Exercise material below:

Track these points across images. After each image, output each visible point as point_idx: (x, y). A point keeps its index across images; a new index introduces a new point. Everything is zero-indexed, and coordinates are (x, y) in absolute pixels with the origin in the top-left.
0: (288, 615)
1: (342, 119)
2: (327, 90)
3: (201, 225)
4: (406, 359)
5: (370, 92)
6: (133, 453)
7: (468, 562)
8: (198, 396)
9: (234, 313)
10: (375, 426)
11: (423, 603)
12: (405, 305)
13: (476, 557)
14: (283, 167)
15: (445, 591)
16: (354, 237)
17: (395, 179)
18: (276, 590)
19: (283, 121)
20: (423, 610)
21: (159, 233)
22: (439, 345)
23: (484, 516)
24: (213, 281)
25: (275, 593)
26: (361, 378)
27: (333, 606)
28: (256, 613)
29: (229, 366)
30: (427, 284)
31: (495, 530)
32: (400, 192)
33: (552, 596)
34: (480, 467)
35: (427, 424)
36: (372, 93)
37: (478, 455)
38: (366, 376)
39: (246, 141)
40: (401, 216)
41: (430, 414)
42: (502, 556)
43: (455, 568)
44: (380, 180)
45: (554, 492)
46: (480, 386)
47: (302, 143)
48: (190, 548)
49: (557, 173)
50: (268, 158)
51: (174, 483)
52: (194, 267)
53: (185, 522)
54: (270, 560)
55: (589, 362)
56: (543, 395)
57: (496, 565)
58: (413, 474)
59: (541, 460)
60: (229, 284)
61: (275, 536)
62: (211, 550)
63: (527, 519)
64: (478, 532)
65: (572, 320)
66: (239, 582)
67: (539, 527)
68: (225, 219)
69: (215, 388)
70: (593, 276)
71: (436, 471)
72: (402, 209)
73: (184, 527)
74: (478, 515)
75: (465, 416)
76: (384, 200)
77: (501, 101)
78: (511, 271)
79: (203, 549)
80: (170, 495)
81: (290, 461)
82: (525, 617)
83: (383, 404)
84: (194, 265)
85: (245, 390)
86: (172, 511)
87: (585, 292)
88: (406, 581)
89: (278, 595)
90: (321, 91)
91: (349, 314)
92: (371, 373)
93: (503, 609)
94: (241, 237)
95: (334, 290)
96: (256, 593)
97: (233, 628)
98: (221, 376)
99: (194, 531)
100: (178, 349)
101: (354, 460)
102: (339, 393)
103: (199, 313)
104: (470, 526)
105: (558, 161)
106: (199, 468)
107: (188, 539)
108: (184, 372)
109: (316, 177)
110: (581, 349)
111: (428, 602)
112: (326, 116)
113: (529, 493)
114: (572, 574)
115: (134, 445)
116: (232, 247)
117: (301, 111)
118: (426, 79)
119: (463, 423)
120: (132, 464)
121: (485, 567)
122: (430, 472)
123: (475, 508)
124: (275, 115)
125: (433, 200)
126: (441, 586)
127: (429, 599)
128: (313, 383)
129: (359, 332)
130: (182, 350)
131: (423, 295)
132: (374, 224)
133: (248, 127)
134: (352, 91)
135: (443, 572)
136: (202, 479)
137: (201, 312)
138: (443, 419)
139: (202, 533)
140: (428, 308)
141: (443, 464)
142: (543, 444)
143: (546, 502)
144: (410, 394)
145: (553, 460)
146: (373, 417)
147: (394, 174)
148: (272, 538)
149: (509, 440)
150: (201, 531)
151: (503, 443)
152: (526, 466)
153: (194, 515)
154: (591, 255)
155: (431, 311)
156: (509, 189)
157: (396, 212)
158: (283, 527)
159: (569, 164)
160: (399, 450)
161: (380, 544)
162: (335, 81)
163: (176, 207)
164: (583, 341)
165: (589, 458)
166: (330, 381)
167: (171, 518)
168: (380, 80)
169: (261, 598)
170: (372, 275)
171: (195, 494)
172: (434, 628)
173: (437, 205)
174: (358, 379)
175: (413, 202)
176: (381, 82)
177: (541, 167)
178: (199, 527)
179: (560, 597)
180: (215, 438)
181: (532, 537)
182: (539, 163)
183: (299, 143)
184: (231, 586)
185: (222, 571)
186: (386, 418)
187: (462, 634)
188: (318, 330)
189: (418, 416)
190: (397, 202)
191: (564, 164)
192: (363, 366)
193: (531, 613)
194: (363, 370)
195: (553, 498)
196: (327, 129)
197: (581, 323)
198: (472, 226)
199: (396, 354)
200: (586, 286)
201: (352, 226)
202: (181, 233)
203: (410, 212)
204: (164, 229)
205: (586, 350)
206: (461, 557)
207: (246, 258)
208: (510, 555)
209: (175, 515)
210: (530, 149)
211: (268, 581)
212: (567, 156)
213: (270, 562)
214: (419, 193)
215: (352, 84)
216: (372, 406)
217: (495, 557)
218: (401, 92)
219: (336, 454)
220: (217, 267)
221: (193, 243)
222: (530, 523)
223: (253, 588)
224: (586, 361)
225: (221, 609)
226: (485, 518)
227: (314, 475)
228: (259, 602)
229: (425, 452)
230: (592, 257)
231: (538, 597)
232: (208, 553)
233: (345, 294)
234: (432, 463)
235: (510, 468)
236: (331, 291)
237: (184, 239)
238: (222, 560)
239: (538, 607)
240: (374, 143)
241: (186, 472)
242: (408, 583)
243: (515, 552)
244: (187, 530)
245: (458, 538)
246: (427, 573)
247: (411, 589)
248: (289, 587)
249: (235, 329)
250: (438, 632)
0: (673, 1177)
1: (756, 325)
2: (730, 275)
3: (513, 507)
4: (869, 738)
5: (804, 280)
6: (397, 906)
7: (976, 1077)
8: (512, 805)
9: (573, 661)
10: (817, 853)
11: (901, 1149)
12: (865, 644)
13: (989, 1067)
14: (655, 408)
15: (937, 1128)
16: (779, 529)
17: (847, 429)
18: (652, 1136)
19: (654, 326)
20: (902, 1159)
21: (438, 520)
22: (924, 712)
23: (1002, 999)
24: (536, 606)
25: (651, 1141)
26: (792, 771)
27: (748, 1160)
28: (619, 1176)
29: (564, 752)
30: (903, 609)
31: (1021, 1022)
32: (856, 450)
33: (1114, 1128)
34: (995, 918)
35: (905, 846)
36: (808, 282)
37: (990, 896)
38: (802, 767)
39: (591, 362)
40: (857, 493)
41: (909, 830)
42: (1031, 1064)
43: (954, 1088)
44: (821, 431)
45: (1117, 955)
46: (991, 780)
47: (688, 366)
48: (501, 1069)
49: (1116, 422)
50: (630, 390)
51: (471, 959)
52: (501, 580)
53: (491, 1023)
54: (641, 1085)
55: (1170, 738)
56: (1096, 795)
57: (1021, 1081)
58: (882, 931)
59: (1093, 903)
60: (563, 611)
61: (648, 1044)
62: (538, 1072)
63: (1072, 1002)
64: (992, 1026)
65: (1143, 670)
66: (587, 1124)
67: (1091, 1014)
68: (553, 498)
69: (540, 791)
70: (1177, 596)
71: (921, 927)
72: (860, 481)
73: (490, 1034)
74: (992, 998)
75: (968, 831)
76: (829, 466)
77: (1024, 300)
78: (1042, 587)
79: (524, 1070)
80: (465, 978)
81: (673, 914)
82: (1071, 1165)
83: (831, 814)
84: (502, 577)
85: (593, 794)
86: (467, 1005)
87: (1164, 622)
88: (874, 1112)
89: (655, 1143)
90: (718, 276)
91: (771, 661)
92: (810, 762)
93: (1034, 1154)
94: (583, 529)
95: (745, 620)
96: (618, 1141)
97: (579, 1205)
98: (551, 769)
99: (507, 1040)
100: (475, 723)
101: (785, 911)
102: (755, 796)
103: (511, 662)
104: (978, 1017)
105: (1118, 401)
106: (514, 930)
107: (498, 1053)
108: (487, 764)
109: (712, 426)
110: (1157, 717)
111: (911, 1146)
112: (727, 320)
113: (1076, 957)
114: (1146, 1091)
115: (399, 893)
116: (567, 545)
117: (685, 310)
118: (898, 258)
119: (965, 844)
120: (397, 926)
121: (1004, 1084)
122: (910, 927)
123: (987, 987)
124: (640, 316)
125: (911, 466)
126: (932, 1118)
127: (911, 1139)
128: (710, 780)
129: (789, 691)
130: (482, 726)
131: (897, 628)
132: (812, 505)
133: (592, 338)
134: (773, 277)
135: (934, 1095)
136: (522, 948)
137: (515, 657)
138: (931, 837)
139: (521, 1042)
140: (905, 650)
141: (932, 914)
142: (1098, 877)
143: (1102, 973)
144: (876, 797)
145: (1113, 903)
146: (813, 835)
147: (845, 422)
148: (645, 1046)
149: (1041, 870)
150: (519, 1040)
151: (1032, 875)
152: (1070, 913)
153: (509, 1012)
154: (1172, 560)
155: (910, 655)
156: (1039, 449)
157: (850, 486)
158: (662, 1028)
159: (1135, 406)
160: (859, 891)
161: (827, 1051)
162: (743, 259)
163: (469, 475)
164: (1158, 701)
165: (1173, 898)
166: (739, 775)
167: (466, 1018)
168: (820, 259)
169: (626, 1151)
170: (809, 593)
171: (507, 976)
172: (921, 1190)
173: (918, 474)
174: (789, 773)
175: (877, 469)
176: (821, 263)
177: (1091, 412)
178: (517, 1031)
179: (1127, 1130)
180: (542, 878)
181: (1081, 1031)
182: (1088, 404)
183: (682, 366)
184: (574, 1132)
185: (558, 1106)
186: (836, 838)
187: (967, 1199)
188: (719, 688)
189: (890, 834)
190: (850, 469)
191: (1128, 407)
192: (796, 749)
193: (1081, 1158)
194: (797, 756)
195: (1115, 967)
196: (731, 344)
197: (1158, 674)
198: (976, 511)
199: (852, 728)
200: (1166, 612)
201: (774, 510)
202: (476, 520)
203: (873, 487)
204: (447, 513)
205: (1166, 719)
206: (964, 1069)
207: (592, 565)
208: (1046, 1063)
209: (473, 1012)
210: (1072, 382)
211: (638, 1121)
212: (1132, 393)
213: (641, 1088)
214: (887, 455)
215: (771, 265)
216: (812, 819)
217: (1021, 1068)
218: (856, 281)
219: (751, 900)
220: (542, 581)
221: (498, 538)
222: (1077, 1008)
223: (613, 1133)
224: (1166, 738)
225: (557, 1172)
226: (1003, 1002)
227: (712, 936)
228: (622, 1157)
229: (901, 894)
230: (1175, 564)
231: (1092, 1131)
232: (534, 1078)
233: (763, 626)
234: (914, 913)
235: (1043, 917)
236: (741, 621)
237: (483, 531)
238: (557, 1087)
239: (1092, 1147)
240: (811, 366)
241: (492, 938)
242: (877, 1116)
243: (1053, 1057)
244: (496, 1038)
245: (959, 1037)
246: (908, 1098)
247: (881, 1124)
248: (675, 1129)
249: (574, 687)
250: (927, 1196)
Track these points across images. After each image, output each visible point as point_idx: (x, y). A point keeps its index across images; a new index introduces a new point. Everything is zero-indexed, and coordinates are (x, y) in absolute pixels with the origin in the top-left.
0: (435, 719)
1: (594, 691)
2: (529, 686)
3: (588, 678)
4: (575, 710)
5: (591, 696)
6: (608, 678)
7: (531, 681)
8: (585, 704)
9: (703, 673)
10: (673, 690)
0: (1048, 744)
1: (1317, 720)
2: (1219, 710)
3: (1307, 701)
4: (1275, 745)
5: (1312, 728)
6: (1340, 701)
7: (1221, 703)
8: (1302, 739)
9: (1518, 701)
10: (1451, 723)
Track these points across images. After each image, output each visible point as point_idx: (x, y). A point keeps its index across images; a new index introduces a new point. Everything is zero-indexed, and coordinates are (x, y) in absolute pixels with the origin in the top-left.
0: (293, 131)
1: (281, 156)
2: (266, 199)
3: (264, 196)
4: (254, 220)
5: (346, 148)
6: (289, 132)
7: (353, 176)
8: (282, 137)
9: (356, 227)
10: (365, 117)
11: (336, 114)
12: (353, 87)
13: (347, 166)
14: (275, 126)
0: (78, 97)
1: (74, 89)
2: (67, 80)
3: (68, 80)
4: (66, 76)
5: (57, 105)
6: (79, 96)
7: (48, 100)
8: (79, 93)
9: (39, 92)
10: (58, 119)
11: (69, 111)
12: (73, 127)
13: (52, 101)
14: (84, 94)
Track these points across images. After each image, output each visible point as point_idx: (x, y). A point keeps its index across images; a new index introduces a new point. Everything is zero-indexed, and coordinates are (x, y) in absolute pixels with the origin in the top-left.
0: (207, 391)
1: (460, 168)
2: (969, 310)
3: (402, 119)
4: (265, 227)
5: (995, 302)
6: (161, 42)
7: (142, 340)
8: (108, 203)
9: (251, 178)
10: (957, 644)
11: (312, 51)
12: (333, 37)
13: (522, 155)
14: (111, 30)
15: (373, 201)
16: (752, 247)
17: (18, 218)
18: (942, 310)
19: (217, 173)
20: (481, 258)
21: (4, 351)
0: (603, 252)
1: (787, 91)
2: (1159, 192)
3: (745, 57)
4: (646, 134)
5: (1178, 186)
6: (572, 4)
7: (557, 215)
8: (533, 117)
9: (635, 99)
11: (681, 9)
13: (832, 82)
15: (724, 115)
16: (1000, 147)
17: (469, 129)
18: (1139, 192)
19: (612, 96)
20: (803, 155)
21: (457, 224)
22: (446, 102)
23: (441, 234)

End of Exercise material.

> _Assignment_: Leave out every line above except those from the line with "162: (335, 81)" up to and including the line with "194: (363, 370)", and copy those exactly.

> _Response to the task_:
162: (335, 81)
163: (176, 207)
164: (583, 341)
165: (589, 458)
166: (330, 381)
167: (171, 518)
168: (380, 80)
169: (261, 598)
170: (372, 275)
171: (195, 494)
172: (434, 628)
173: (437, 205)
174: (358, 379)
175: (413, 202)
176: (381, 82)
177: (541, 167)
178: (199, 527)
179: (560, 597)
180: (215, 438)
181: (532, 537)
182: (539, 163)
183: (299, 143)
184: (231, 586)
185: (222, 571)
186: (386, 418)
187: (462, 634)
188: (318, 330)
189: (418, 416)
190: (397, 202)
191: (564, 164)
192: (363, 366)
193: (531, 613)
194: (363, 370)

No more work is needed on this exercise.